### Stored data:
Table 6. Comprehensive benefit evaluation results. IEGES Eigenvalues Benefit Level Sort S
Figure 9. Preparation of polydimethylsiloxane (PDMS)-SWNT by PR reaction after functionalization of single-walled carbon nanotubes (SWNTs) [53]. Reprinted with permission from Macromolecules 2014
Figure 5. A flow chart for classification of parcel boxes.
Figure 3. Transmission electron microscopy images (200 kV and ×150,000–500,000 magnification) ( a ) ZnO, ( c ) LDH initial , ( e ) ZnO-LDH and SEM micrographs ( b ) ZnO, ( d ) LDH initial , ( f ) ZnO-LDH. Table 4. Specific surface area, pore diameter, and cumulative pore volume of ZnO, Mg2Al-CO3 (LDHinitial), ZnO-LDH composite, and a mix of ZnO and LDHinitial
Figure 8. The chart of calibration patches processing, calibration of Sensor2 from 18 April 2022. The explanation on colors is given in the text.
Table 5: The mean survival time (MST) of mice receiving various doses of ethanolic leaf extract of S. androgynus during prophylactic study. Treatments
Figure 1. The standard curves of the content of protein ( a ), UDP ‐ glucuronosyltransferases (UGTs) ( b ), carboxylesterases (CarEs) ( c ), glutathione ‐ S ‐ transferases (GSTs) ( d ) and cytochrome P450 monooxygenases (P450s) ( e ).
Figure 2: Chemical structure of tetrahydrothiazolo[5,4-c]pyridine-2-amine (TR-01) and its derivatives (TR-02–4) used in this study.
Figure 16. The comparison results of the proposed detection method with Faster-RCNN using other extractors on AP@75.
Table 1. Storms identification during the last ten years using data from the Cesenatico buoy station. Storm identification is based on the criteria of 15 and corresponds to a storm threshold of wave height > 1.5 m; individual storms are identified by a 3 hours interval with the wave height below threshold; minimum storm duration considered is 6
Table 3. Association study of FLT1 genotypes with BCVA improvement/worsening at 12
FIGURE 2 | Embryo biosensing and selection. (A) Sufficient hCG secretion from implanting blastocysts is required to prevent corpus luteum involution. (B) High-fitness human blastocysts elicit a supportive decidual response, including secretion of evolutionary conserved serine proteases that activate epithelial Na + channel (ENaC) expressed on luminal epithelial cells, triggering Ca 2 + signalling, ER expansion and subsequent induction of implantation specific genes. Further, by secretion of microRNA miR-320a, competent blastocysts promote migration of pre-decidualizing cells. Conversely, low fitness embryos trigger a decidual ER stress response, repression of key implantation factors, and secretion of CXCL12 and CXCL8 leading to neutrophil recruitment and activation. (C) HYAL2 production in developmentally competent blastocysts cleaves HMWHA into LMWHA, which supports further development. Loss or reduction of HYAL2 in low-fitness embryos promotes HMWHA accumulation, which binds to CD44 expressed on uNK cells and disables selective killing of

### THE PROBLEM:
Reproduce exactly the lines above from the line with "Figure 3. Transmission" to the line with "Figure 16. The", including both, and add nothing.

### RESPONSE TO THE TASK:
Figure 3. Transmission electron microscopy images (200 kV and ×150,000–500,000 magnification) ( a ) ZnO, ( c ) LDH initial , ( e ) ZnO-LDH and SEM micrographs ( b ) ZnO, ( d ) LDH initial , ( f ) ZnO-LDH. Table 4. Specific surface area, pore diameter, and cumulative pore volume of ZnO, Mg2Al-CO3 (LDHinitial), ZnO-LDH composite, and a mix of ZnO and LDHinitial
Figure 8. The chart of calibration patches processing, calibration of Sensor2 from 18 April 2022. The explanation on colors is given in the text.
Table 5: The mean survival time (MST) of mice receiving various doses of ethanolic leaf extract of S. androgynus during prophylactic study. Treatments
Figure 1. The standard curves of the content of protein ( a ), UDP ‐ glucuronosyltransferases (UGTs) ( b ), carboxylesterases (CarEs) ( c ), glutathione ‐ S ‐ transferases (GSTs) ( d ) and cytochrome P450 monooxygenases (P450s) ( e ).
Figure 2: Chemical structure of tetrahydrothiazolo[5,4-c]pyridine-2-amine (TR-01) and its derivatives (TR-02–4) used in this study.
Figure 16. The comparison results of the proposed detection method with Faster-RCNN using other extractors on AP@75.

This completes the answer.